Copy out, word for word, everything in the items from the line containing "At what heading" down to the line containing "Answer: 0° — they already face it", including both of those lines. Give only those lines.

══════

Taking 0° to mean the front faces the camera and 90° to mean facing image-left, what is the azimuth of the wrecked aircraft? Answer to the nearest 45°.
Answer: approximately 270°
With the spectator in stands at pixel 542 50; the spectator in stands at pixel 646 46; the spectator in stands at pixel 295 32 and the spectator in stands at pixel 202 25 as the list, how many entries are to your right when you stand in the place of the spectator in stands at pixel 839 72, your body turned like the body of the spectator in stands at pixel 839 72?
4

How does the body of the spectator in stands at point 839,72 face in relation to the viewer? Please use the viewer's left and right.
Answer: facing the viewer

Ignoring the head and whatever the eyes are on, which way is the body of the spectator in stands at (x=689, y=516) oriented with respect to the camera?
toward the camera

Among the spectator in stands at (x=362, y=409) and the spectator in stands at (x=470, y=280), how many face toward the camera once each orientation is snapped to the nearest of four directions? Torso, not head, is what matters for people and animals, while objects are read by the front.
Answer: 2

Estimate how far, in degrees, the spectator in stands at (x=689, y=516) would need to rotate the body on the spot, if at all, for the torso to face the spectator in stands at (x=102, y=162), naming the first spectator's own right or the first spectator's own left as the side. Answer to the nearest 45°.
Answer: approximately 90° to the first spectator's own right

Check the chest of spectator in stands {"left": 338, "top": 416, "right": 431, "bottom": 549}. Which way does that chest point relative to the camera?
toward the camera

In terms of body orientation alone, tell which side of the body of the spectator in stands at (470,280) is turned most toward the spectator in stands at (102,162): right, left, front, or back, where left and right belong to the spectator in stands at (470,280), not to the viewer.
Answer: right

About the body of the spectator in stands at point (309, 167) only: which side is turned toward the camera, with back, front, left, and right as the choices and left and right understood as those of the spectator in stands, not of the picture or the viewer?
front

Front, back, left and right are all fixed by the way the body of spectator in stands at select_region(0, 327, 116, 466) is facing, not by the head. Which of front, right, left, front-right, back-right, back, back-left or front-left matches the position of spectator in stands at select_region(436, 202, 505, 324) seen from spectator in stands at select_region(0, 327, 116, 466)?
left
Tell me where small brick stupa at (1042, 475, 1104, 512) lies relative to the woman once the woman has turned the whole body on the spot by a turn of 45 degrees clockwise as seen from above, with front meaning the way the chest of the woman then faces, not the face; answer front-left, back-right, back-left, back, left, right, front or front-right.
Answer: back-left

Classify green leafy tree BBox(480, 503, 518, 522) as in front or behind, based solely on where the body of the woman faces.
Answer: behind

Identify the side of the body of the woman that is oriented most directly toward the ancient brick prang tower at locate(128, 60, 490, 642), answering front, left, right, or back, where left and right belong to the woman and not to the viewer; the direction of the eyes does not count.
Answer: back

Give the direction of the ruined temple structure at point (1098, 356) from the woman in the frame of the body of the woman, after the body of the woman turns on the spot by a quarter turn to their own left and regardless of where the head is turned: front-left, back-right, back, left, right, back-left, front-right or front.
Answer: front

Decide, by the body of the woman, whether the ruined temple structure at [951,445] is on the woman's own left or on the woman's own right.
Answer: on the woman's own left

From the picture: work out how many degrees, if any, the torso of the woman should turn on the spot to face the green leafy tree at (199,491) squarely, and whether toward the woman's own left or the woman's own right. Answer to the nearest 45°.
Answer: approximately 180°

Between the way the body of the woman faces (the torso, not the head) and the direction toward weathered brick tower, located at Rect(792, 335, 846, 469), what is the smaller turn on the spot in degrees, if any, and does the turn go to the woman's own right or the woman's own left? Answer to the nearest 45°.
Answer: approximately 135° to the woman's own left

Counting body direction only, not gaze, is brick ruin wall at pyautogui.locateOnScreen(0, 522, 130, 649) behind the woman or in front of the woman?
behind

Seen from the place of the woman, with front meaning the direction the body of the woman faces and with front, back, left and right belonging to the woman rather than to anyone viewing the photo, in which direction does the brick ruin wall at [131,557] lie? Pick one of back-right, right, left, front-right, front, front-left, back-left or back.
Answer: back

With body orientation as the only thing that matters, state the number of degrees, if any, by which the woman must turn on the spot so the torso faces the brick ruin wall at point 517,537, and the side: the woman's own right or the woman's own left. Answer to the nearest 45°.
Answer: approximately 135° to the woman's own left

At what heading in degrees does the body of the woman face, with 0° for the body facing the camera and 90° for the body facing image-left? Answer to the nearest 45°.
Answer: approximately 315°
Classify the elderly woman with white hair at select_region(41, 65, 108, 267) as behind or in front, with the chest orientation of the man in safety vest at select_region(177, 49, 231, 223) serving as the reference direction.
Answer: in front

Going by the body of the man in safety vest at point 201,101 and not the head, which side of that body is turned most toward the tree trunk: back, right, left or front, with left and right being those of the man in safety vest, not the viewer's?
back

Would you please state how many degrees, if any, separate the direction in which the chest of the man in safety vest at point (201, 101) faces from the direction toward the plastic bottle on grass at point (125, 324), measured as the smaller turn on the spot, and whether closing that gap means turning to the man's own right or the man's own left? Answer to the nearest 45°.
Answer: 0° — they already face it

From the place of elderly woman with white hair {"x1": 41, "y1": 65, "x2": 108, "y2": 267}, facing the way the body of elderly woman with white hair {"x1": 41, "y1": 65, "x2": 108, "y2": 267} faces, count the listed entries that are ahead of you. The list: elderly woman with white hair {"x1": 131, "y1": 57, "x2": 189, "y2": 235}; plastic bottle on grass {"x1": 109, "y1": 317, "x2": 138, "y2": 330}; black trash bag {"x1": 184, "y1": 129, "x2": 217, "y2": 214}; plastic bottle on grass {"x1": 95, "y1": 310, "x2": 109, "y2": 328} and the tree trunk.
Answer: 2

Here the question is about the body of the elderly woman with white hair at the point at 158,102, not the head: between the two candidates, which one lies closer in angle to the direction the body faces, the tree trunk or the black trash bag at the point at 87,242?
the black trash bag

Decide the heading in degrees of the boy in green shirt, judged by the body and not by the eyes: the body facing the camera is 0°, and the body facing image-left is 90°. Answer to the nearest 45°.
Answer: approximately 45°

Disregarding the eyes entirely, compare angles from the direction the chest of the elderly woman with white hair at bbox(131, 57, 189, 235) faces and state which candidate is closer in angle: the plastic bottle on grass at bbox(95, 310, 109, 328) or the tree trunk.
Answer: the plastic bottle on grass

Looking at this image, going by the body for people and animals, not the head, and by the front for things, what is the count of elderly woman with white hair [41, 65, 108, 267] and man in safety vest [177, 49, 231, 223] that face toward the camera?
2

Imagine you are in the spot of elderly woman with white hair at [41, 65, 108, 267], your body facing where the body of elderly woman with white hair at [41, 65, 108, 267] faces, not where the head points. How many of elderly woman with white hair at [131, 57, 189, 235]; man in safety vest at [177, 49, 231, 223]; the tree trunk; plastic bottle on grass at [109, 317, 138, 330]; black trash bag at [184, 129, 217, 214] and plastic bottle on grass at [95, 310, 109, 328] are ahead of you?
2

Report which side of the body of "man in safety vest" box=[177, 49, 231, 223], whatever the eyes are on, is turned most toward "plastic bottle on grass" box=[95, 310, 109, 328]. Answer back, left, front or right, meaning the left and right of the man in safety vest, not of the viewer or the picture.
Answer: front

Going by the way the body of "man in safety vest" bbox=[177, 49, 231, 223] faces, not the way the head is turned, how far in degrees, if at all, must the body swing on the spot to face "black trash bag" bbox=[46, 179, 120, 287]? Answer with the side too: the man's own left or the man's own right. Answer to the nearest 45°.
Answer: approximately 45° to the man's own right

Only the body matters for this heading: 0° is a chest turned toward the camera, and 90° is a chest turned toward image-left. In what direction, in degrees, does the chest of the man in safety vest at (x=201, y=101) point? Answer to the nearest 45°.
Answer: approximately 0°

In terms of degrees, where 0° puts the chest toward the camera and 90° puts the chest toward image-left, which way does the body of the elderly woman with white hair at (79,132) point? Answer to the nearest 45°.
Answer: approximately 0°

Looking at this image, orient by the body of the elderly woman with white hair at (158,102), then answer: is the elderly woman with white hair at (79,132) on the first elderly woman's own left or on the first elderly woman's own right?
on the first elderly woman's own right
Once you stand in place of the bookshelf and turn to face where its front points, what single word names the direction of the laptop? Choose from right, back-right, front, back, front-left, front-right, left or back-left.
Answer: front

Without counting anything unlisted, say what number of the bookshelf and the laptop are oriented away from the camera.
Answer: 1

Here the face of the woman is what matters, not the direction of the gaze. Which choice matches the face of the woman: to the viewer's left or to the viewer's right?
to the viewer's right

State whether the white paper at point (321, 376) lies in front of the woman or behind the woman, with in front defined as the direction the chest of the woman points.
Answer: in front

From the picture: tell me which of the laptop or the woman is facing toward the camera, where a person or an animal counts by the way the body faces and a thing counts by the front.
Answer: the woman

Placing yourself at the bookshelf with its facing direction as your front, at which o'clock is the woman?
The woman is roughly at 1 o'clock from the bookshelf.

══════

§ **FINISHED EXERCISE**:
At what heading in degrees does the body of the woman face, with 0° for the body facing the camera and 90° for the body facing image-left? Answer to the nearest 45°.
Answer: approximately 315°
Classify the elderly woman with white hair at select_region(41, 65, 108, 267) as behind or in front, with the chest orientation of the man in safety vest at select_region(177, 49, 231, 223) serving as the reference direction.
Answer: in front

Going by the body of the man in safety vest at point 201,101 and not the head, which side of that body is turned most toward the tree trunk: back, right, left or front, with left and right being those of the man in safety vest, not the viewer's?
back

Would you please state how many degrees, if any, separate the direction in which the chest of the man in safety vest at point (201, 101) faces from the direction toward the plastic bottle on grass at point (125, 324), measured as the smaller turn on the spot, and whether closing that gap means turning to the man's own right or the man's own left? Answer to the nearest 45°.
Answer: 0° — they already face it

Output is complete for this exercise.